### Activity:
Transcribe word for word the lines below from the line with "pouf: present [481,677,561,726]" through the line with "mug: present [734,643,786,676]", ends included.

---

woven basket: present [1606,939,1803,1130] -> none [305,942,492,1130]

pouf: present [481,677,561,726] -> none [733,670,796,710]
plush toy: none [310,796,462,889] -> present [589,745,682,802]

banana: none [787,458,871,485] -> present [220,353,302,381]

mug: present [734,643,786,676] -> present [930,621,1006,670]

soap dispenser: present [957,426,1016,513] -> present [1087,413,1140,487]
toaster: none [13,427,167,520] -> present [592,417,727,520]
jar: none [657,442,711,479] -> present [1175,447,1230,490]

---

### Solution:
pouf: present [481,677,561,726] -> none [733,670,796,710]
plush toy: none [310,796,462,889] -> present [589,745,682,802]

banana: none [787,458,871,485] -> present [220,353,302,381]

mug: present [734,643,786,676] -> present [930,621,1006,670]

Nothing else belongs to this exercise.